Here the job is to copy the data exactly and to exclude every image from it.

═══

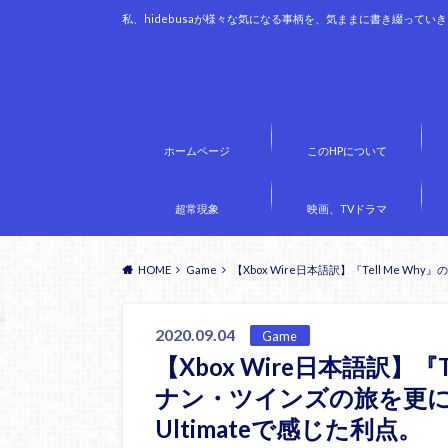
私、hidebusaが様々な気になる事柄を、気ままに書き綴ってい
ホームページ
このHPについて
超常現象
映画、TVドラマ
HOME
Game
【Xbox Wire日本語訳】『Tell Me 
2020.09.04
Game
【Xbox Wire日本語訳】『
ナン・ツインズの旅を更に
Ultimateで感じた利点。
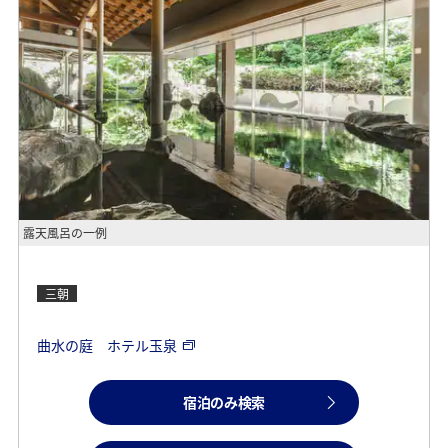
露天風呂の一例
三朝
曲水の庭 ホテル玉泉
宿泊のみ検索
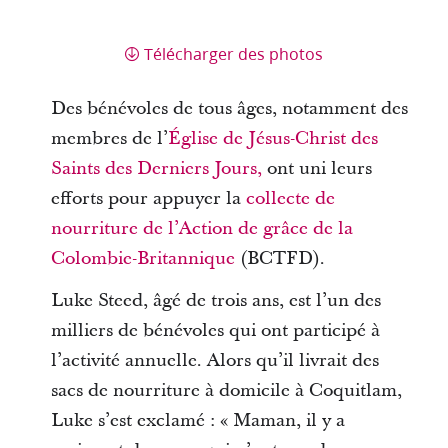
Télécharger des photos
Des bénévoles de tous âges, notamment des
membres de l’
Église de Jésus-Christ des
Saints des Derniers Jours,
ont uni leurs
efforts pour appuyer la
collecte de
nourriture de l’Action de grâce de la
Colombie-Britannique
(BCTFD).
Luke Steed, âgé de trois ans, est l’un des
milliers de bénévoles qui ont participé à
l’activité annuelle. Alors qu’il livrait des
sacs de nourriture à domicile à Coquitlam,
Luke s’est exclamé : « Maman, il y a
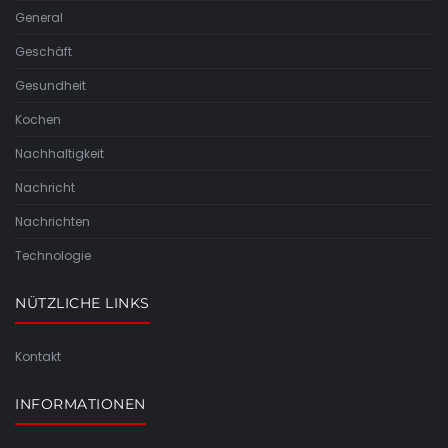
General
Geschäft
Gesundheit
Kochen
Nachhaltigkeit
Nachricht
Nachrichten
Technologie
NÜTZLICHE LINKS
Kontakt
INFORMATIONEN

═══

RESPONSE BOX:
私、hidebusaが様々な気になる事柄を、気ままに書き綴ってい
ホームページ
このHPについて
超常現象
映画、TVドラマ
HOME
Game
【Xbox Wire日本語訳】『Tell Me 
2020.09.04
Game
【Xbox Wire日本語訳】『
ナン・ツインズの旅を更に
Ultimateで感じた利点。
露天風呂の一例
三朝
曲水の庭 ホテル玉泉
宿泊のみ検索
Télécharger des photos
Des bénévoles de tous âges, notamment des
membres de l’
Église de Jésus-Christ des
Saints des Derniers Jours,
ont uni leurs
efforts pour appuyer la
collecte de
nourriture de l’Action de grâce de la
Colombie-Britannique
(BCTFD).
Luke Steed, âgé de trois ans, est l’un des
milliers de bénévoles qui ont participé à
l’activité annuelle. Alors qu’il livrait des
sacs de nourriture à domicile à Coquitlam,
Luke s’est exclamé : « Maman, il y a
General
Geschäft
Gesundheit
Kochen
Nachhaltigkeit
Nachricht
Nachrichten
Technologie
NÜTZLICHE LINKS
Kontakt
INFORMATIONEN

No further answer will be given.